Rating: C
Dir: Gerald Thomas
Star: Kenneth Williams, Bernard Cribbins, Barbara Windsor, Charles Hawtrey
The spoofing here is more specific than usual, obviously targetting the Bond movies. Williams leads a team of inept agents, more (Hawtrey, as Charlie Bind, Agent Number o-o…oh – which almost provoked a lawsuit from the Broccolis, and forced the producers to change his first name from James) or less (Windsor, in her Carry On debut), as they try to recover a secret formula, and keep it from falling into the hands of S.T.E.N.C.H. They’re led by the evil Dr. Crow, played by Juliet Furze, but dubbed by John Bluthal, to weird but effectively villainous result. It’s back to b&w, for the last time, as a nod to film noir. The Third Man‘s another victim; to be honest, this side of things probably works better than the Bond elements – that series wouldn’t properly find its own feet, until the release of Goldfinger, six months later.
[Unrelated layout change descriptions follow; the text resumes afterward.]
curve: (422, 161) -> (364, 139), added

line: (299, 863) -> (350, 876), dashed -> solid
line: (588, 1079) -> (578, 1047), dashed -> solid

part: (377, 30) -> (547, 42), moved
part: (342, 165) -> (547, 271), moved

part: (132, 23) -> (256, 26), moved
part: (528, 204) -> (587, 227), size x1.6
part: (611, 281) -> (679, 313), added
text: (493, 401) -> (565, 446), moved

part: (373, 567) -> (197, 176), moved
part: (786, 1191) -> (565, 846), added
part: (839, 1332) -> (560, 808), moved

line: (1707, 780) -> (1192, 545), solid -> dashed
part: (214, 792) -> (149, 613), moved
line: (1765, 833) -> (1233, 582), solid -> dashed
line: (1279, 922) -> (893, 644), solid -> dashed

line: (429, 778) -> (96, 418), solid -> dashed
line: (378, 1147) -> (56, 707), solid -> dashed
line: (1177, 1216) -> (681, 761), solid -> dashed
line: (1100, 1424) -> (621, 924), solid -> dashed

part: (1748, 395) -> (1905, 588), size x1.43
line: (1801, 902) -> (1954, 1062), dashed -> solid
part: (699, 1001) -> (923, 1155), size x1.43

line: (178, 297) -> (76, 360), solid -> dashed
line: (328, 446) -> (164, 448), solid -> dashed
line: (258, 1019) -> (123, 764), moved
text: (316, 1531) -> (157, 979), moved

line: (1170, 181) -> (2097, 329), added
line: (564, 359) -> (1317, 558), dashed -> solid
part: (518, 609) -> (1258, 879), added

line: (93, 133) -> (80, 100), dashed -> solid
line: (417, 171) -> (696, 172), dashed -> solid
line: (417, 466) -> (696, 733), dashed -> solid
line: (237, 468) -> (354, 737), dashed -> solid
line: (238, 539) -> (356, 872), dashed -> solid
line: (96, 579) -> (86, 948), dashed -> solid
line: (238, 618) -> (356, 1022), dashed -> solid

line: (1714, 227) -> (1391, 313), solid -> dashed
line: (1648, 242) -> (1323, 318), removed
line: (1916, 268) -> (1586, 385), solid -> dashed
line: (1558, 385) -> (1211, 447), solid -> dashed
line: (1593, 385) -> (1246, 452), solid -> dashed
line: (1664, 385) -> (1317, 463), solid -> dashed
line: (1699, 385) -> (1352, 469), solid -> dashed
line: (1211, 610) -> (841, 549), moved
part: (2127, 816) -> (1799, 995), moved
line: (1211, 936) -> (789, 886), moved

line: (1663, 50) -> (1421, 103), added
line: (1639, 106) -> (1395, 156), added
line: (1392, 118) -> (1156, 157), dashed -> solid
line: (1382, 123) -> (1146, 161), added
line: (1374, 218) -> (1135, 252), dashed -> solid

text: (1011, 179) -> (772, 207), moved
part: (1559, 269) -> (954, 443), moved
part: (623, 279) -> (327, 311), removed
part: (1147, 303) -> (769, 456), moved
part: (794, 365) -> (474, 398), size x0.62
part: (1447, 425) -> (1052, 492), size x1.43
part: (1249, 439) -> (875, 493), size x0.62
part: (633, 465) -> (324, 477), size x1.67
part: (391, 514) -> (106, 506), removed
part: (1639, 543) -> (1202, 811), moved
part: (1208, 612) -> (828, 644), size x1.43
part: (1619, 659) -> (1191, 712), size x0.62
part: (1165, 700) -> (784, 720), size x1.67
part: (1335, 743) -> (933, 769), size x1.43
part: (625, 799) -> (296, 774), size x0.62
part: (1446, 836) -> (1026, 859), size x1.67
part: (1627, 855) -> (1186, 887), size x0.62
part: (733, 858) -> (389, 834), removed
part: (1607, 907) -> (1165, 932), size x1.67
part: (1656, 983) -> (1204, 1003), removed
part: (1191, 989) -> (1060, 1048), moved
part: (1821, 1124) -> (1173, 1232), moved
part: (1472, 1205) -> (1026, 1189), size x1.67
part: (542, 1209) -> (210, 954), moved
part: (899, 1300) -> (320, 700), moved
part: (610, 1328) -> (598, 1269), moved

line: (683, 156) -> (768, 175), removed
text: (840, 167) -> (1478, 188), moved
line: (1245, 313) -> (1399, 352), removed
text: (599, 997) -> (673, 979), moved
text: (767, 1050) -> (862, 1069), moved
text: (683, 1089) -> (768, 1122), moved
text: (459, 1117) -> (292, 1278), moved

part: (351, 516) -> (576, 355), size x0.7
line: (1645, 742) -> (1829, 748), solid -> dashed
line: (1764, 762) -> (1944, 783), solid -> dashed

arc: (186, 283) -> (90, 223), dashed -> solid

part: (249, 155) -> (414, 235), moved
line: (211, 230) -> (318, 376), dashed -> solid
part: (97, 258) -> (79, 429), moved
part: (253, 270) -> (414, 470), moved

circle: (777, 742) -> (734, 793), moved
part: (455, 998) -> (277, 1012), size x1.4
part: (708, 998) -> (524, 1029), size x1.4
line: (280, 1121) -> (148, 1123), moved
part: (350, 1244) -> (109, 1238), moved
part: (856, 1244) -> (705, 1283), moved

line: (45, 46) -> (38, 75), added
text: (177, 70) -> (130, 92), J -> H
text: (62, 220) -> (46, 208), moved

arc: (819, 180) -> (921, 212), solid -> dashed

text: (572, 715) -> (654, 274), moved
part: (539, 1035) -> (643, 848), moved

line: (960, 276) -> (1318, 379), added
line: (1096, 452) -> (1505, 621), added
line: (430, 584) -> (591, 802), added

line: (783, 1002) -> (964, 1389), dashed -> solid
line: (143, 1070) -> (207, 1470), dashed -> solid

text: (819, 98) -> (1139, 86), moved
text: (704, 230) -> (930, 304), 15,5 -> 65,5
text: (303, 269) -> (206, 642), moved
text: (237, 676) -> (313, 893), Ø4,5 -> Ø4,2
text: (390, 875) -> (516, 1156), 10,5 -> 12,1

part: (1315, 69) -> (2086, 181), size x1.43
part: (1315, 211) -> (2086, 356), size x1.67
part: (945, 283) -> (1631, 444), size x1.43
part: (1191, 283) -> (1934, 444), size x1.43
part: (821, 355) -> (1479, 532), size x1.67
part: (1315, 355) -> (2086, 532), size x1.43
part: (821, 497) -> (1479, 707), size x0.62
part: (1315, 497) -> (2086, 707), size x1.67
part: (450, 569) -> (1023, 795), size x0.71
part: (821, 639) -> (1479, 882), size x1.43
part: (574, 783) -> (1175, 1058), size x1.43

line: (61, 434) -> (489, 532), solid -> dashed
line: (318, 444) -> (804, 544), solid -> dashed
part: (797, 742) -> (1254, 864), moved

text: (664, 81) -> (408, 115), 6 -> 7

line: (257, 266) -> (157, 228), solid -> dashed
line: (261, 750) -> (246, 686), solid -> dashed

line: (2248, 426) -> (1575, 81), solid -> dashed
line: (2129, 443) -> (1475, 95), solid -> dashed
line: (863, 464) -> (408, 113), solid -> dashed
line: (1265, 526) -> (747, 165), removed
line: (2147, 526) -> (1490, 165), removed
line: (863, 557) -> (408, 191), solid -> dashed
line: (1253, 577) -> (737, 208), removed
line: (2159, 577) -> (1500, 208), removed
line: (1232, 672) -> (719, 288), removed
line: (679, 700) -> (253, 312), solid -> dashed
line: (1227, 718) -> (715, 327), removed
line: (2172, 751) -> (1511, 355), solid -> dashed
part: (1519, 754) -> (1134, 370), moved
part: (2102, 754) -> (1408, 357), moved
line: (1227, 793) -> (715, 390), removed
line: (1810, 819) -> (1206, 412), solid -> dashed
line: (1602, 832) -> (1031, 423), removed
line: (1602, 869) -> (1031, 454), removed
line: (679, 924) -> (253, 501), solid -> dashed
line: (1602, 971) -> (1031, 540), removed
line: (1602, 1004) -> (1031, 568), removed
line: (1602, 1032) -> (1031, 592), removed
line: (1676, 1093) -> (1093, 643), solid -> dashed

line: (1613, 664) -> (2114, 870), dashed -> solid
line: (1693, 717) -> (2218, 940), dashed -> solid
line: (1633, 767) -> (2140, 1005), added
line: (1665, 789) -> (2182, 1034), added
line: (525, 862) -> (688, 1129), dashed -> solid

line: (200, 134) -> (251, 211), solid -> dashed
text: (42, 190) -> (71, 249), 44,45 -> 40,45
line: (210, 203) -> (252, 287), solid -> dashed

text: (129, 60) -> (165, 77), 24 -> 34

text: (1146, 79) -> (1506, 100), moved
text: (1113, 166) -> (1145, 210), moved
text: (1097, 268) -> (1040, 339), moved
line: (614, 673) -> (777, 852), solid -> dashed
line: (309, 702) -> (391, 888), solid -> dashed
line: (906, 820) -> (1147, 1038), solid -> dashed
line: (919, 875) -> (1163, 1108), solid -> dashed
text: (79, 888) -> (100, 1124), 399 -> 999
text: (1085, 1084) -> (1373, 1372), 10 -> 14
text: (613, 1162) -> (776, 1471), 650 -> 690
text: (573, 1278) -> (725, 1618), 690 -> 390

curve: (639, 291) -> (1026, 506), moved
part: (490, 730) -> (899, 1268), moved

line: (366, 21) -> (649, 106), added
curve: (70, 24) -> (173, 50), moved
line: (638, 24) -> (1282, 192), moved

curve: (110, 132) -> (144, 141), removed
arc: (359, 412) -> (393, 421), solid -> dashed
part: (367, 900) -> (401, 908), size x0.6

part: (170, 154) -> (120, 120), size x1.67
There’s no doubt Windsor hit the ground running, with exactly the right attitude to fit into the series, feistily naive, and totally oblivious of the effect she has on the opposite sex. Mind you, the sight of Bernard Cribbins dressed as a belly-dancer is one that will require a large helping of mental bleach. The film allegedly bips around Vienna, North Africa and the Orient Express, though it’s not exactly convincing, and the finale in STENCH’s headquarters is painfully overlong, not least for the lengthy reverse footage sequence. It does have what may be the first on-screen deaths in Carry On, when two guards shoot each other. I remember this one fondly from my youth, but in the harsh light of the 21st century, it hasn’t aged well.